Before Avatar, before Star Wars, before we knew anything about Mars like the fact that it is uninhabitable, there was John Carter.
Yes, based on Edward R. Burroughs beloved sci-fi novels, John Carter is the epic that I don't think anyone was really waiting for. Mostly because my generation had never even heard of it. And I'm sure Burroughs appreciated being in the film and the suggestion that the story actually happened to a relative of his (not).
Anyways, John Carter is an old Confederate soldier looking for gold. His wife and daughter died in a fire, they never show who killed them and now John is avenging them by finding gold? I guess?
Well, the gold is located in a room that magic priests from mars (sorry, Barsoom) use to travel between planets. John Carter (Taylor Kitsch, in another humongous flop of a movie) gives the priest a taste of good old American bullets in his stomach before accidentally transporting himself to Mars. (Again, they call it Barsoom if you didn't get that).

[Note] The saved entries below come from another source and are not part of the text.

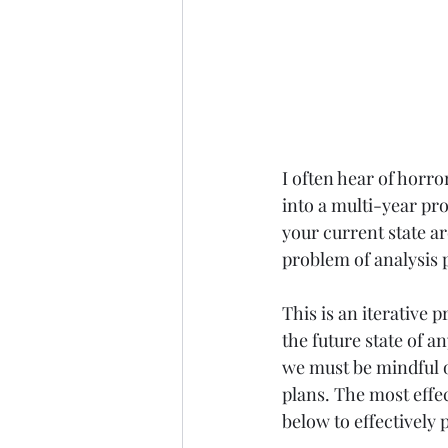
I often hear of horro
into a multi-year pro
your current state arc
problem of analysis p
This is an iterative p
the future state of 
we must be mindful o
plans. The most effect
below to effectively 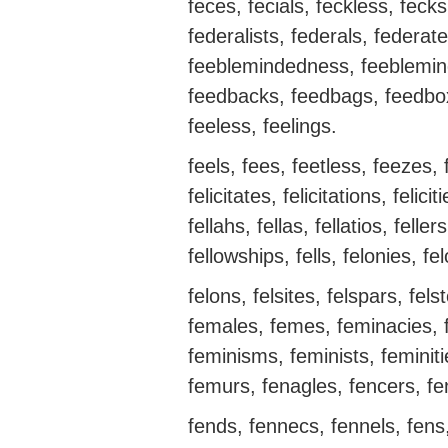
feces, fecials, feckless, feck
federalists, federals, federat
feeblemindedness, feeblemin
feedbacks, feedbags, feedboxe
feeless, feelings.
feels, fees, feetless, feezes, 
felicitates, felicitations, felicit
fellahs, fellas, fellatios, feller
fellowships, fells, felonies, fe
felons, felsites, felspars, fels
females, femes, feminacies, f
feminisms, feminists, feminit
femurs, fenagles, fencers, fe
fends, fennecs, fennels, fens,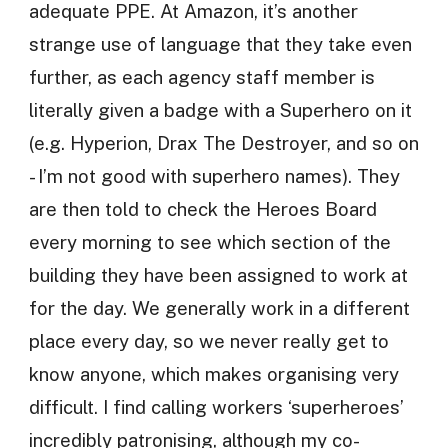
adequate PPE. At Amazon, it’s another
strange use of language that they take even
further, as each agency staff member is
literally given a badge with a Superhero on it
(e.g. Hyperion, Drax The Destroyer, and so on
- I’m not good with superhero names). They
are then told to check the Heroes Board
every morning to see which section of the
building they have been assigned to work at
for the day. We generally work in a different
place every day, so we never really get to
know anyone, which makes organising very
difficult. I find calling workers ‘superheroes’
incredibly patronising, although my co-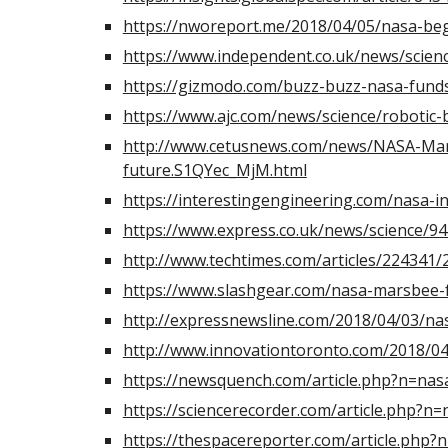
https://nworeport.me/2018/04/05/nasa-beg
https://www.independent.co.uk/news/scien
https://gizmodo.com/buzz-buzz-nasa-fund
https://www.ajc.com/news/science/roboti
http://www.cetusnews.com/news/NASA-Mars
future.S1QYec_MjM.html
https://interestingengineering.com/nasa-in
https://www.express.co.uk/news/science/
http://www.techtimes.com/articles/224341
https://www.slashgear.com/nasa-marsbee-f
http://expressnewsline.com/2018/04/03/na
http://www.innovationtoronto.com/2018/04
https://newsquench.com/article.php?n=na
https://sciencerecorder.com/article.php?
https://thespacereporter.com/article.php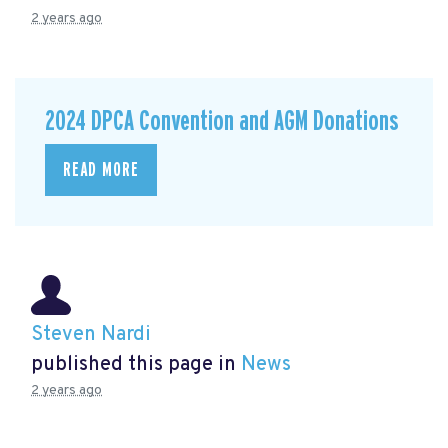
2 years ago
2024 DPCA Convention and AGM Donations
READ MORE
Steven Nardi
published this page in
News
2 years ago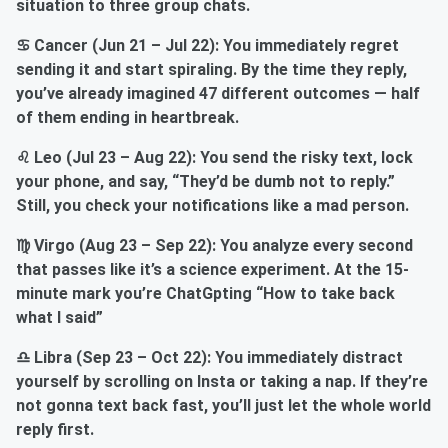
situation to three group chats.
♋ Cancer (Jun 21 – Jul 22): You immediately regret
sending it and start spiraling. By the time they reply,
you’ve already imagined 47 different outcomes — half
of them ending in heartbreak.
♌ Leo (Jul 23 – Aug 22): You send the risky text, lock
your phone, and say, “They’d be dumb not to reply.”
Still, you check your notifications like a mad person.
♍ Virgo (Aug 23 – Sep 22): You analyze every second
that passes like it’s a science experiment. At the 15-
minute mark you’re ChatGpting “How to take back
what I said”
♎ Libra (Sep 23 – Oct 22): You immediately distract
yourself by scrolling on Insta or taking a nap. If they’re
not gonna text back fast, you’ll just let the whole world
reply first.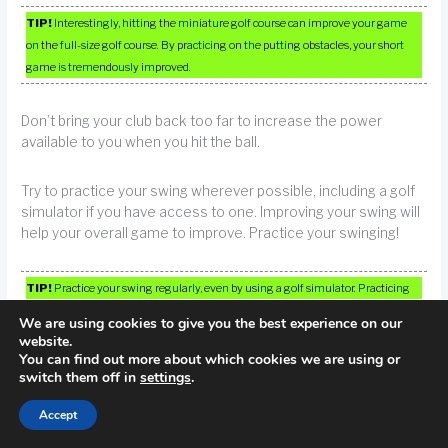
TIP!
Interestingly, hitting the miniature golf course can improve your game
on the full-size golf course. By practicing on the putting obstacles, your short
game is tremendously improved.
Don’t bring your club back too far to increase the power
available to you when you hit the ball.
Try to practice your swing wherever possible, including a golf
simulator if you have access to one. Improving your swing will
help your overall game to improve. Practice your swinging!
TIP!
Practice your swing regularly, even by using a golf simulator. Practicing
your swing with regularity will help improve your game overall, so in order to be
We are using cookies to give you the best experience on our
good, keep swinging that club.
website.
You can find out more about which cookies we are using or
switch them off in
settings
.
A good golf tip is to always keep your focus on that ball. This
rule applies to many sports, but is just as important in golf.
Accept
Keep your head down, itself, when you are swinging.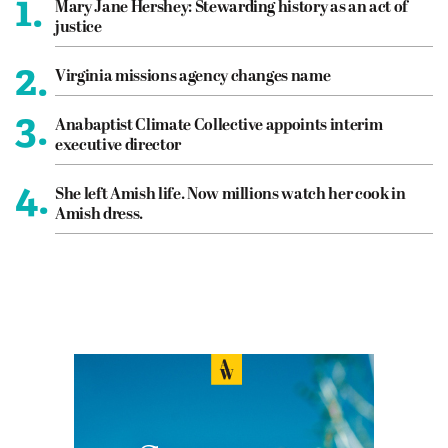
1.
Mary Jane Hershey: Stewarding history as an act of
justice
2.
Virginia missions agency changes name
3.
Anabaptist Climate Collective appoints interim
executive director
4.
She left Amish life. Now millions watch her cook in
Amish dress.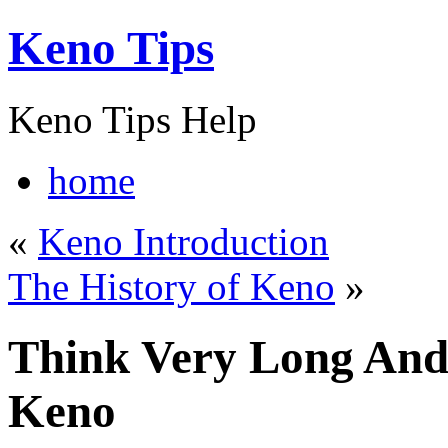
Keno Tips
Keno Tips Help
home
«
Keno Introduction
The History of Keno
»
Think Very Long And
Keno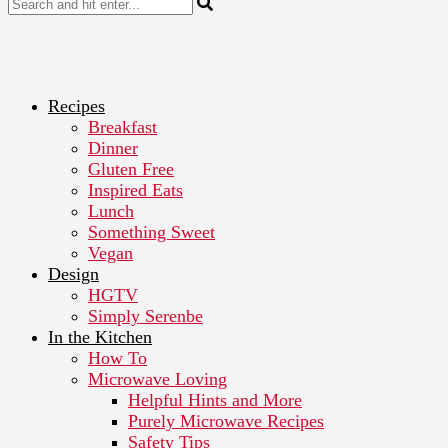
Recipes
Breakfast
Dinner
Gluten Free
Inspired Eats
Lunch
Something Sweet
Vegan
Design
HGTV
Simply Serenbe
In the Kitchen
How To
Microwave Loving
Helpful Hints and More
Purely Microwave Recipes
Safety Tips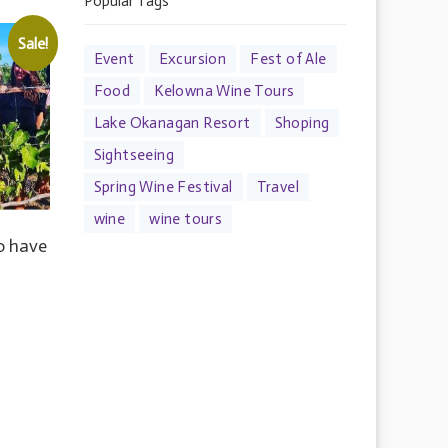
Popular Tags
Sale!
Event
Excursion
Fest of Ale
Food
Kelowna Wine Tours
Lake Okanagan Resort
Shoping
Sightseeing
Spring Wine Festival
Travel
wine
wine tours
to have
RENT
E
.00.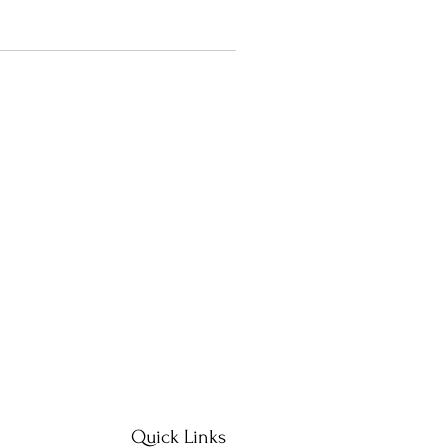
Quick Links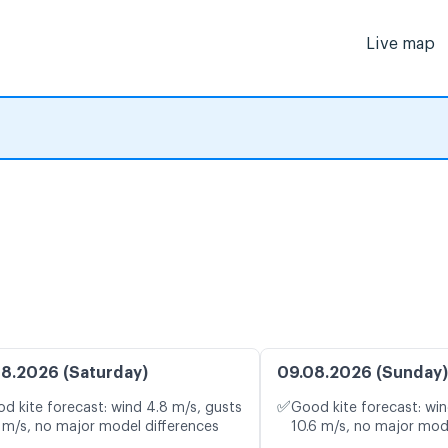
Live map
8.2026 (Saturday)
09.08.2026 (Sunday)
✅
d kite forecast: wind 4.8 m/s, gusts
Good kite forecast: win
 m/s, no major model differences
10.6 m/s, no major mod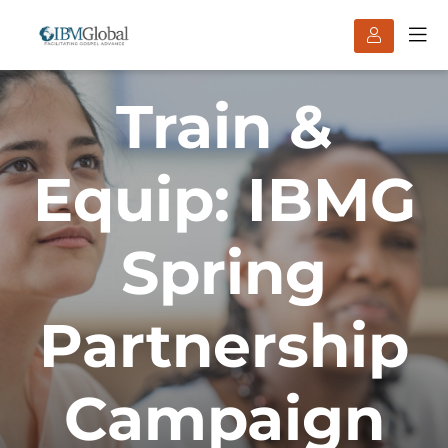
Train &
Equip: IBMG
Spring
Partnership
Campaign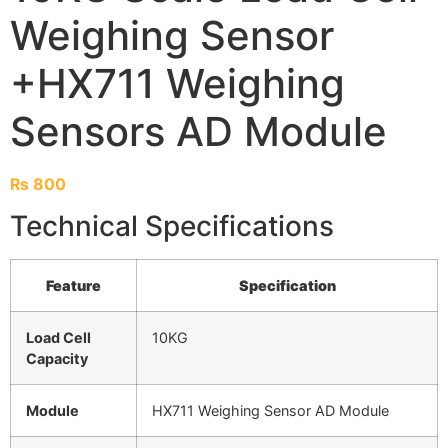
Weighing Sensor
+HX711 Weighing
Sensors AD Module
₨
800
Technical Specifications
Feature
Specification
Load Cell
10KG
Capacity
Module
HX711 Weighing Sensor AD Module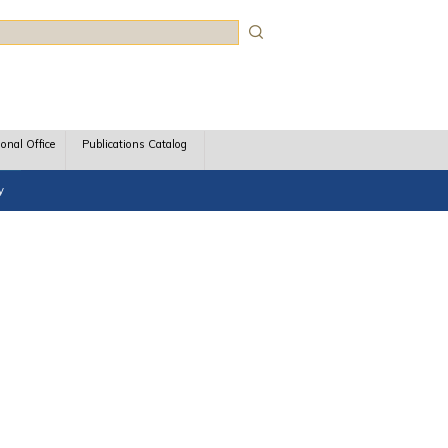
rch
ional Office
Publications Catalog
y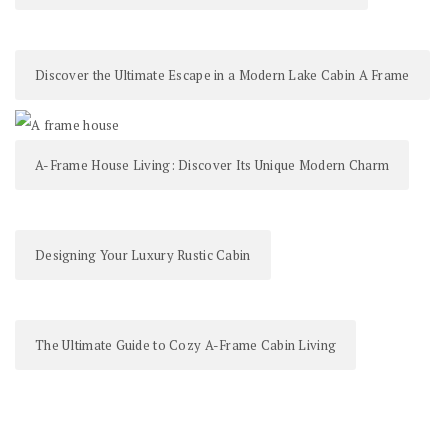
Discover the Ultimate Escape in a Modern Lake Cabin A Frame
A-Frame House Living: Discover Its Unique Modern Charm
Designing Your Luxury Rustic Cabin
The Ultimate Guide to Cozy A-Frame Cabin Living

Once on Mars, John discovers that he has the superpower of jumping really high because gravity isn't that strong compared to Earth (Jasoom). Normally, that means he'd walk around like he was constantly on a trampoline but it only applies to jumping, and punching. And only sometimes when punching. Some people go flying, others just get punched. And when he uses a sword all of a sudden his power goes away. You'd think the instant he picked up a sword he could slice through anything like butter. NOPE. Anyone that's normal can block his sword attacks. Until he punches them.
There is a lot of nitpicky stuff, like the bad guy has an all powerful superlaser that he conveniently forgets to use in the end. The native america metaphor species the thrak are the stupidest, most easily influenced aliens I've ever seen. And the love interest likes to say "John Cahtah, of urth" as often as stupidly possible.
On the other hand, the graphics are decent, Taylor Kitsch is amusing and it's your basic run of the mill marraige/war plot with magical undertones. They just didn't execute it very well. Oh and Bryan Cranston has a 4 minute part. That was sweet.